**What is the closing property?**

The **cloisterable property** is a basic mathematical property that holds when a mathematical operation is performed on two numbers that belong to the same specific set, and the result of said operation is another number that belongs to the same set.

If we add the number -3, which belongs to the real numbers, with the number 8, which also belongs to the real numbers, we obtain as a result the number 5, which is also a real number.** In this case we say that the closure property is fulfilled.**

Generally, this property is defined specifically for the set of real numbers (ℝ). However, it can also be defined on other sets, such as the set of complex numbers or the set of vector spaces, among others.

In the set of real numbers, the basic mathematical operations that satisfy this property are addition, subtraction, and multiplication.

In the case of division, the closure property is only fulfilled on the condition of having a denominator with a value other than zero. What happens is that in the division, many times, the quotient of whole numbers is not a whole number: 25 / 3 = 8.33333.

It is said to be closing because the operations (addition, subtraction, multiplication or division, with their conditions) are closed on the set of real numbers.

**Closing Property of Addition**

Addition is an operation by which two numbers are joined into one. The numbers to be added are called addends, while their result is called the sum.

The definition of the closure property for addition is:

Being a and b numbers that belong to ℝ, the result of a+b is unique in ℝ.

Examples:

(5) + (3) = 8

(-7) + (2) = -5

(-10) + (-4) = 14

**Closing property of subtraction**

Subtraction is an operation in which there is a number called a minuend, from which an amount represented by a number known as a subtrahend is extracted.

The result of this operation is known by the name of subtraction or difference.

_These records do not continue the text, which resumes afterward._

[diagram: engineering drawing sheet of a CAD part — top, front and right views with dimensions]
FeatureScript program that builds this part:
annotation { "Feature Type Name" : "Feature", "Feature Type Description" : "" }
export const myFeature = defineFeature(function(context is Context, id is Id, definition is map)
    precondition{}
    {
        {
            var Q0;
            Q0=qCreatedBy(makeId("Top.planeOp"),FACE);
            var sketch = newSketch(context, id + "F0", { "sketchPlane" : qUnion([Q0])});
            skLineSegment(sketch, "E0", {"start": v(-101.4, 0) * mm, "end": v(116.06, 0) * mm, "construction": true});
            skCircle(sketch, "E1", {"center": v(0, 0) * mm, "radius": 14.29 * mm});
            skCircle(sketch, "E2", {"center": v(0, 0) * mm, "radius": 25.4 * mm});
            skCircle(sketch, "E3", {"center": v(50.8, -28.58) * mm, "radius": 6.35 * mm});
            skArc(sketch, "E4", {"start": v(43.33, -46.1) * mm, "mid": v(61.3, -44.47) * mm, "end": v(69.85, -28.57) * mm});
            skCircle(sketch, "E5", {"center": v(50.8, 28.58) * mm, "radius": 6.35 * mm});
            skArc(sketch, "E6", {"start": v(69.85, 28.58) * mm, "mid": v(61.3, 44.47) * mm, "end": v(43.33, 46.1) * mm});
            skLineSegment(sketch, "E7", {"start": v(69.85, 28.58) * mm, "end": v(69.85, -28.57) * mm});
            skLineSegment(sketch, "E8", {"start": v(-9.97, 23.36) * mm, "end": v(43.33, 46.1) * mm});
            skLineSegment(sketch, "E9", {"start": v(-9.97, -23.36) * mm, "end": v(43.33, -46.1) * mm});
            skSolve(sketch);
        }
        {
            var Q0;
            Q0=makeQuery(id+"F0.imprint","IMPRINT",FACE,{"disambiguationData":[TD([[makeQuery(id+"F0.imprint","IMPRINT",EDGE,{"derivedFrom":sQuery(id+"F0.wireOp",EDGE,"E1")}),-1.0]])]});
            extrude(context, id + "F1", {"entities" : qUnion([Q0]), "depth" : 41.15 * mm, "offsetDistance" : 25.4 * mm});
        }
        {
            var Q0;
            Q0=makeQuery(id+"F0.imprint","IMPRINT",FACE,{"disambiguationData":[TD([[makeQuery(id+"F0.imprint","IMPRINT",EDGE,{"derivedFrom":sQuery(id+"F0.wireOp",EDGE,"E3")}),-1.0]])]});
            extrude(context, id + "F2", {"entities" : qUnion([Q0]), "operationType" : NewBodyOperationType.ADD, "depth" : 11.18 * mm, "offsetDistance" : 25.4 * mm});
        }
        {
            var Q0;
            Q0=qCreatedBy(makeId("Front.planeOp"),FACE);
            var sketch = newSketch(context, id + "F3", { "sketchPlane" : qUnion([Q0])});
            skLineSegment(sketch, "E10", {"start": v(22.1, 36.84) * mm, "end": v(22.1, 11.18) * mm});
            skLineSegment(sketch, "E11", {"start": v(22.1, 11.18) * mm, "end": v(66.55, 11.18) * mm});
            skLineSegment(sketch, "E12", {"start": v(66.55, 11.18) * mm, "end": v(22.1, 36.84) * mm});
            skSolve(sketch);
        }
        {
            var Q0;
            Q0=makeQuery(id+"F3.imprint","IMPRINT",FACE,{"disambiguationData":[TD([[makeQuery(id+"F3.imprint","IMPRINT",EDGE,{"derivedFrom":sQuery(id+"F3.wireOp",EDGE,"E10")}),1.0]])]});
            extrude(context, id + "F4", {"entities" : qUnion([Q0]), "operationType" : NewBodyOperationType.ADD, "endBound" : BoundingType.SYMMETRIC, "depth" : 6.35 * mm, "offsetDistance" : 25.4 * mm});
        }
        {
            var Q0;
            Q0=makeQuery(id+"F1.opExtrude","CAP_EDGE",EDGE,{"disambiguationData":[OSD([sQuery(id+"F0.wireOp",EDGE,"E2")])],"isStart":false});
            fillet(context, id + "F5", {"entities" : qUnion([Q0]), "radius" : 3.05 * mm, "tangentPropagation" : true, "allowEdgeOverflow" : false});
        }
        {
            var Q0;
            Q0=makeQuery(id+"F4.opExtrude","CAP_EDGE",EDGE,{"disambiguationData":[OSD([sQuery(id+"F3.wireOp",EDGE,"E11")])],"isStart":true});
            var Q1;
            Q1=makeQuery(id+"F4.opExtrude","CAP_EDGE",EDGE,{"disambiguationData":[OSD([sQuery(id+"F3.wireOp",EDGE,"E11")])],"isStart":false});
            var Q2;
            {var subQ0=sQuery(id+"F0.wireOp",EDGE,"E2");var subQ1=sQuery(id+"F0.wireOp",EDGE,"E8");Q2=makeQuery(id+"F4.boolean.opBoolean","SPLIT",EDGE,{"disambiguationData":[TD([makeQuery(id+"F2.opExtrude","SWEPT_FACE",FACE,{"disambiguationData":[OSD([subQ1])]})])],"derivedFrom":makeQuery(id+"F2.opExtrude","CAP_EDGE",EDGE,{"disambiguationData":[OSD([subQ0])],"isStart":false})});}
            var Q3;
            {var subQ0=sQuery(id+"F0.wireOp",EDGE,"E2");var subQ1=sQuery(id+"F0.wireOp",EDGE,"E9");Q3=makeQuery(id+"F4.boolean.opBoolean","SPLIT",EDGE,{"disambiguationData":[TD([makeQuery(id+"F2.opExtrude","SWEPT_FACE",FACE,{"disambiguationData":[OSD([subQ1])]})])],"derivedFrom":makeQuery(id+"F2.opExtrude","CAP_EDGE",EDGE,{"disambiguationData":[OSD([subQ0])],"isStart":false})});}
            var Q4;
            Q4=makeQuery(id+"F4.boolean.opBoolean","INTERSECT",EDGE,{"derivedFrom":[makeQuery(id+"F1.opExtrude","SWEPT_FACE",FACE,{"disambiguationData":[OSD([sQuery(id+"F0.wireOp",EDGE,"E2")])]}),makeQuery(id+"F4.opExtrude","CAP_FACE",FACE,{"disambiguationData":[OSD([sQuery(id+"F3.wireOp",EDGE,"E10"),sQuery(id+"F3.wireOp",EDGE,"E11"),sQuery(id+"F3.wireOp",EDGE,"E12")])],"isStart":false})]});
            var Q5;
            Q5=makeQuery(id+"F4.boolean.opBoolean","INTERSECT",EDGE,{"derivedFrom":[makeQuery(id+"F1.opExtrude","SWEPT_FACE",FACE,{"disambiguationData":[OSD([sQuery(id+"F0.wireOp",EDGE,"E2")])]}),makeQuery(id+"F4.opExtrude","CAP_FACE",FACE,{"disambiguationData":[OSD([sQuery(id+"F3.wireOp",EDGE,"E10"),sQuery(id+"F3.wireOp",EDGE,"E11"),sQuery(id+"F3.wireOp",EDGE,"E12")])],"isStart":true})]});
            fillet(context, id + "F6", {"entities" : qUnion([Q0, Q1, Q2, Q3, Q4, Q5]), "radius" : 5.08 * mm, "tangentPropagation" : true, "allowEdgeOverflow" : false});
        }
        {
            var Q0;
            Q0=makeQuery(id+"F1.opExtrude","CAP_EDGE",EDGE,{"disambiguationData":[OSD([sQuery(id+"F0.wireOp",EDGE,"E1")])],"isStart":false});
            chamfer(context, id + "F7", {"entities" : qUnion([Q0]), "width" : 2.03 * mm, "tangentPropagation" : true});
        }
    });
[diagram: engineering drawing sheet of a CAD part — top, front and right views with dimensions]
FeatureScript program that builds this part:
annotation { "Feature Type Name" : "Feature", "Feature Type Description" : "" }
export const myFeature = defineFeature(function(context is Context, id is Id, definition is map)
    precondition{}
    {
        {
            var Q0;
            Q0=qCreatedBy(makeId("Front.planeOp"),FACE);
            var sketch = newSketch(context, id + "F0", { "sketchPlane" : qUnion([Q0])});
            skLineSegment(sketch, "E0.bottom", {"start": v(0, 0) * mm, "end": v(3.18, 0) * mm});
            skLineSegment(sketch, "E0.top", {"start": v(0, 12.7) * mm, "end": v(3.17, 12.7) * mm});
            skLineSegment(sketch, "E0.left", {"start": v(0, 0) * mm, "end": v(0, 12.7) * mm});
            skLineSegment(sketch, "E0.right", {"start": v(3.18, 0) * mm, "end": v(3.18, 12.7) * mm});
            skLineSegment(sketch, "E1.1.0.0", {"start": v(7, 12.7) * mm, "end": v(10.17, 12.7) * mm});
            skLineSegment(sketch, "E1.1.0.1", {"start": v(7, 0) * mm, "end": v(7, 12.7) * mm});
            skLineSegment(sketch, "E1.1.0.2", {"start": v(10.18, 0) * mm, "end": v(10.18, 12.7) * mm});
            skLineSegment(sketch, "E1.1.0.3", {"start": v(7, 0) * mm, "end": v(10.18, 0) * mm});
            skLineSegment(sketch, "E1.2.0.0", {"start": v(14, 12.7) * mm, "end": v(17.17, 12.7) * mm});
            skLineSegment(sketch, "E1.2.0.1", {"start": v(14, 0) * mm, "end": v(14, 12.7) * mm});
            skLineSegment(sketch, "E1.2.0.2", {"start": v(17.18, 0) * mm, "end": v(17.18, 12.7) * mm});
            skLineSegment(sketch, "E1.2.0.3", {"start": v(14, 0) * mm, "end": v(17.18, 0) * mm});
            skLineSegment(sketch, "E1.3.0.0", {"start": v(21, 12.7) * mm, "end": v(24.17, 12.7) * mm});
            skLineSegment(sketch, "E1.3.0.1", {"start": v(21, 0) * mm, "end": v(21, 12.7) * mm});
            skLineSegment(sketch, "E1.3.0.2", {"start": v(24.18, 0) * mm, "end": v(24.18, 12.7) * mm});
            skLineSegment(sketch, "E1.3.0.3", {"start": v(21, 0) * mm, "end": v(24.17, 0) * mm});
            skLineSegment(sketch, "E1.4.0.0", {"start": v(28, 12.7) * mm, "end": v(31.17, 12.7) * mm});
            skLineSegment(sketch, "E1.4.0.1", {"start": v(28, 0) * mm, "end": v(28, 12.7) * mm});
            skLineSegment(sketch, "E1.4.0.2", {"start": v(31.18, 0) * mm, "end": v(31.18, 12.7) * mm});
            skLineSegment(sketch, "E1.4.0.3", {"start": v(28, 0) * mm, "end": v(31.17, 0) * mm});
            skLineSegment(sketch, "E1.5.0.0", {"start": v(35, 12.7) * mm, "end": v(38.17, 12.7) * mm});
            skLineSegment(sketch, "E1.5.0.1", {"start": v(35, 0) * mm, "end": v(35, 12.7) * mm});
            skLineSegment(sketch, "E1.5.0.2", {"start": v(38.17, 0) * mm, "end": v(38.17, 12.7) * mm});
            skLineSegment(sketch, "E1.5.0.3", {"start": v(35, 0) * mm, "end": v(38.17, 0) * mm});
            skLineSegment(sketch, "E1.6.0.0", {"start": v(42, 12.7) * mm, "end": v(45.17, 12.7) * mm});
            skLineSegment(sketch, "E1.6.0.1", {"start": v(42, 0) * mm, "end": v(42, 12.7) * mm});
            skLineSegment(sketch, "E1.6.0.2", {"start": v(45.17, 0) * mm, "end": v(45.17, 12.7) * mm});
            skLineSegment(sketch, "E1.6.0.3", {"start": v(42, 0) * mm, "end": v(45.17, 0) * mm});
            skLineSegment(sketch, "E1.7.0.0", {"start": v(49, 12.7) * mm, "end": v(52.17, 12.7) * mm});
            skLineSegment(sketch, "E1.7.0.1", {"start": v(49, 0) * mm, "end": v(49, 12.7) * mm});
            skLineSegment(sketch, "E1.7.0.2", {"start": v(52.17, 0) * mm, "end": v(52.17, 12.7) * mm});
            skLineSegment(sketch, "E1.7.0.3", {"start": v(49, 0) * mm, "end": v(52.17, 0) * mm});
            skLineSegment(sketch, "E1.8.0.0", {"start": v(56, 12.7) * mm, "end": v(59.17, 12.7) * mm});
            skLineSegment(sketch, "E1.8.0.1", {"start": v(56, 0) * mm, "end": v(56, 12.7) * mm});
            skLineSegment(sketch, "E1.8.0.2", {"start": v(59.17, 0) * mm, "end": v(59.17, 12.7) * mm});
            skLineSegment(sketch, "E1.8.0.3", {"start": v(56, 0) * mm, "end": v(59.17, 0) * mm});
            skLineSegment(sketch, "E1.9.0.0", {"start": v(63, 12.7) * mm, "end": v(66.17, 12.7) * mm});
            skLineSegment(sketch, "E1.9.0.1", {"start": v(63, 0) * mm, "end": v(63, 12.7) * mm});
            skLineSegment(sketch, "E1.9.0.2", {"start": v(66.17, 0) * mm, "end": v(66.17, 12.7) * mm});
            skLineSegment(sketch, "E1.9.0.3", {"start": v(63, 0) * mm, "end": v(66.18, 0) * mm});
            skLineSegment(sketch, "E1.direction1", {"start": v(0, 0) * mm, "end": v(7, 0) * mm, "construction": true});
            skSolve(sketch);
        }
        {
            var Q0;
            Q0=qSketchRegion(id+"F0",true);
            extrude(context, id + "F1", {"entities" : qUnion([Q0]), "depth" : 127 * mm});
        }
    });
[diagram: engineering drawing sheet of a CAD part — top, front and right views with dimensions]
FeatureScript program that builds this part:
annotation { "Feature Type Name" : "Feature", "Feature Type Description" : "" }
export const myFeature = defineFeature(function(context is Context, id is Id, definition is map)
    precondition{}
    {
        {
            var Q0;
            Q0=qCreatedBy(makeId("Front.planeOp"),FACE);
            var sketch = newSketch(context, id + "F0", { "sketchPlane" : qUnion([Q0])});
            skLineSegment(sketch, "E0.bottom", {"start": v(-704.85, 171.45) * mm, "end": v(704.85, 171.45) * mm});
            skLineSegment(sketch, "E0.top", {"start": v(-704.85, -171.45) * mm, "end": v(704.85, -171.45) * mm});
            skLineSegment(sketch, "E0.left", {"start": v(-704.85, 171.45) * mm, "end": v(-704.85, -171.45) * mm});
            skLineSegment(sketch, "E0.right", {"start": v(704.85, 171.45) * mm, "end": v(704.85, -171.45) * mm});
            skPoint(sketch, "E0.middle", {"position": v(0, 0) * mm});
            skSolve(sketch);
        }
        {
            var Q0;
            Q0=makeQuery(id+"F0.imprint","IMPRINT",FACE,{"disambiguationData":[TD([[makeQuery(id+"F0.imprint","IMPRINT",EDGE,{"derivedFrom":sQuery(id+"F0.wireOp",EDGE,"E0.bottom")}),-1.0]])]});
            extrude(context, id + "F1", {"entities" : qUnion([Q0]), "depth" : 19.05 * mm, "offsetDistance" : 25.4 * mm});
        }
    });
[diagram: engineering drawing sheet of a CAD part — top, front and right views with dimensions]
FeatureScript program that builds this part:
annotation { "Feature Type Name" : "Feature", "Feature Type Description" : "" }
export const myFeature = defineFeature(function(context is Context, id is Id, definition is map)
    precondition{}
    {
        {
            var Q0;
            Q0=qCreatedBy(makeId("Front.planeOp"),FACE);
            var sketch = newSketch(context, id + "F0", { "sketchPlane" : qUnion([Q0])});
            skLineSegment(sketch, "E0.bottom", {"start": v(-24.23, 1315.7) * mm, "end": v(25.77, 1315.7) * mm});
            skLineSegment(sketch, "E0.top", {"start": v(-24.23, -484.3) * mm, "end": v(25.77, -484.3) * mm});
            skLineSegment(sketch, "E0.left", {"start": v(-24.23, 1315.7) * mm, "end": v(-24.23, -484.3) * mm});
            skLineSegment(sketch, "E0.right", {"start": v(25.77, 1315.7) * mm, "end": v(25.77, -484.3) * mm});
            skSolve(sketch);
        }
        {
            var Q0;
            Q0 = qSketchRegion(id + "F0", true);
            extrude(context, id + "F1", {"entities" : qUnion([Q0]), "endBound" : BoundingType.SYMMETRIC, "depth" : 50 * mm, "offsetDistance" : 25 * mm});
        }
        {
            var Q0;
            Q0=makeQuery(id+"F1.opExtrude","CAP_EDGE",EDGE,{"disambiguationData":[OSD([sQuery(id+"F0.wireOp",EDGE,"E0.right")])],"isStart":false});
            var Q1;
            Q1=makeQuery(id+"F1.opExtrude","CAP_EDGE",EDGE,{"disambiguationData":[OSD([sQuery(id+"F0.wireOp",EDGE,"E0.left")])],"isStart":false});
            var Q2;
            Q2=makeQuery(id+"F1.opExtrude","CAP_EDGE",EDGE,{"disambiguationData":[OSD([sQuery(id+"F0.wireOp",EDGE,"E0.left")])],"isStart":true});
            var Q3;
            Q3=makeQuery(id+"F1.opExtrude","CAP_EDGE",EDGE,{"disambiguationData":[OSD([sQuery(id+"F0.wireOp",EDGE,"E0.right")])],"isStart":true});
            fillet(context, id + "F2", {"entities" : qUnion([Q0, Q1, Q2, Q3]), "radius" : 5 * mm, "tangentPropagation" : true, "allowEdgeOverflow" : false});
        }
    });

The definition of the closure property for subtraction is:

Being a and b numbers that belong to ℝ, the result of ab is a unique element in ℝ.

Examples:

(0) – (3) = 3

(72) – (18) = 54** **

**Closing Property of Multiplication**

Multiplication is an operation in which, from two quantities, one called the multiplicand and the other called the multiplier, a third quantity called the product is found.

In essence, this operation implies the consecutive addition of the multiplicand as many times as the multiplier indicates.

The closure property for multiplication is defined by:

Being a and b numbers that belong to ℝ, the result of a*b is a unique element in ℝ.

Examples:

(12) * (5) = 60

(4) * (-3) = -12** **

**Closing property of division**

Division is an operation in which, from a number known as dividend and another called divisor, another number known as quotient is found.

In essence, this operation implies the distribution of the dividend in as many equal parts as indicated by the divisor.

The closure property for division only applies when the denominator is different from zero. According to this, the property is defined like this:

Being a and b numbers that belong to ℝ, the result of a/b is a unique element in ℝ, if b≠0.

Examples:

(40) / (10) = 4

(-12) / (2) = -6

(25) / (5) = 5

In other cases: (18) / (5) = 3.6 (it does not fulfill the closing property because the quotient is a decimal number).

## Examples of the cloister property

149 + 43 + 67 = 326 (addition) -98 + 78 = -20 (addition) 125 – 75 = 50 (subtraction) 12*4 = 48 (multiplication) 100 / 50 = 2 (division)

**References**

Algebra. Home publishing group. Mexico.

Alpha 8 with standards. Editorial Norma SA Colombia.